This thread has been locked.

If you have a related question, please click the "Ask a related question" button in the top right corner. The newly created question will be automatically linked to this question.

Looking for native assembly language sqrt() equivalent to accelerate performance

Hi there,

I’m using IAR EWARM 7.1 with the TI TMS570 MCU, ARM Cortex-R4F core with floating point unit (FPU).

In my application I need to find the square root of a given floating point number very very frequently so I've included the generic math.h header and use the sqrt() function in my code.

  1. Under “General Options”, I selected Library Configuration=Normal
  2. Under “Linker” I set “Automatic runtime library selection”

With the MCU clocked at 120 MHz, a call to the sqrt() function has averaged more than EDITED 0.5µs (measured), which is unacceptable for our application (too slow).
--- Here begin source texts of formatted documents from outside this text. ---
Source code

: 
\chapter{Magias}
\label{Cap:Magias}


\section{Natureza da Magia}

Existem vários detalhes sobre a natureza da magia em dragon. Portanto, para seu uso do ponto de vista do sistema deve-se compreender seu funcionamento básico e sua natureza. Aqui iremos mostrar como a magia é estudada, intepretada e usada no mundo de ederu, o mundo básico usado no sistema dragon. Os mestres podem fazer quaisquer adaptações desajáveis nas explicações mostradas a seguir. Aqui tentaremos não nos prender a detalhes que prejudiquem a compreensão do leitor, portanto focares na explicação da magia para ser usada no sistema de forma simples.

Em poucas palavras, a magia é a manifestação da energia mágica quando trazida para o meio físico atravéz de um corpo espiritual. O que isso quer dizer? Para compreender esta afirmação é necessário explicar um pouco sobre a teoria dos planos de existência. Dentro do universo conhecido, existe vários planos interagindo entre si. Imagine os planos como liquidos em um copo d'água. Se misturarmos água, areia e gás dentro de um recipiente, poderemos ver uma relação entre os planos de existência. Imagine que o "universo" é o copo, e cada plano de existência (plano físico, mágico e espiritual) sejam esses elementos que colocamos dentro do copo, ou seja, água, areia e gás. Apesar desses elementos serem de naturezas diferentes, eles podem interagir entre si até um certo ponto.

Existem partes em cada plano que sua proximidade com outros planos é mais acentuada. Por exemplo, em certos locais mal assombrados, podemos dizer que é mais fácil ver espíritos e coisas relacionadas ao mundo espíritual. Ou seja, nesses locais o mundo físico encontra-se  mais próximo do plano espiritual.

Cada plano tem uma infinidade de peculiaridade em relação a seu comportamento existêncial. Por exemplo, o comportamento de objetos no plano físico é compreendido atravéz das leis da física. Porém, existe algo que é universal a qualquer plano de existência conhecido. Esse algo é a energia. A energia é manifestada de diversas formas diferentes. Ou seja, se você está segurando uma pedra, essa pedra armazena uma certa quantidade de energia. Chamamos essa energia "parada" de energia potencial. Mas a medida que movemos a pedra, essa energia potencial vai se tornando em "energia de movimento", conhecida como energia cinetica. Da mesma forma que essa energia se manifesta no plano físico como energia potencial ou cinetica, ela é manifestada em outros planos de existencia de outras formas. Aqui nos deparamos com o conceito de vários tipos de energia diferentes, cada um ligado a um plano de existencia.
Is there any sqrt() in assembly language available that uses the native instructions of the Cortex-R4F for such computation?

Thanks!

  • Chuck,

    TI's ARM compiler will generate VSQRT instructions instead of function calls to sqrt, sqrtf, and sqrtl if you enable --fp_mode=relaxed  (you don't get errno set if you give a negative input but it's very fast).

    See page 30 of SPNU151i if you want to reference this for IAR.

    I skimmed the IAR compiler manuals for V 7.10 and I didn't see anything that is equivalent, but we're not experts on the IAR compiler.  I suggest contacting IAR to see if they can perform the same sort of optimization  (you can reference the TI compiler as an example).

     

  • Hi Anthony,

    Thanks for the quick reply.

    According to your post, VSQRT seems to be an native instruction of the Cortex-R4F, would it be possible for you to wrap it as an inline assembly function to accept a floating point parameter and return the result in a register or something, all in a .s assembly file?

    I know that I'm asking too much since I'm not familiar with the assembly language of this ARM core. :)

    Many thanks!

  • Hi Chuck,
    This might be what IAR winds up recommending that you do.
    But I think you want to ask if it can be inlined so that you avoid the overhead of funciton call.

    Best Regards,

    Anthony

  • Yes, when FPU is selected as VFPv3, I get the following code. I think that this is pretty sure that what one can do for the best performance. Do you agree?

    As you can see, there are still some code that need to be executed for parameter passing and result returning...

    BTW, I made a bad calculation on the time taken for the sqrt(), it should be approximately 0.5µs when clocking the MCU at 120 MHz.

  • Hi Chuck,

    Ok that's good.   If you are happy with the performane you can stop obviously.

    If not you could try inlining the sqrtf function.  

    The optimization I referenced in the TI compiler would be much faster.  It wouldn't have the function call and it wouldn't do the check for negative input value like the code does above. (I believe that's what the BMI is ... branch if minus)..

    Anyway, that's not the default behaviour for the TI compiler, but if you can guarantee that your inputs are positive then you could use it.  In your case you could probably take the sqrt of the abs of amplitude and this would guarantee you are not giving a negative number to SQRT.  It might be faster that way than having the check for negative ...  VABS is 1 cycle plus 1 cycle of result latency so I think it would be faster...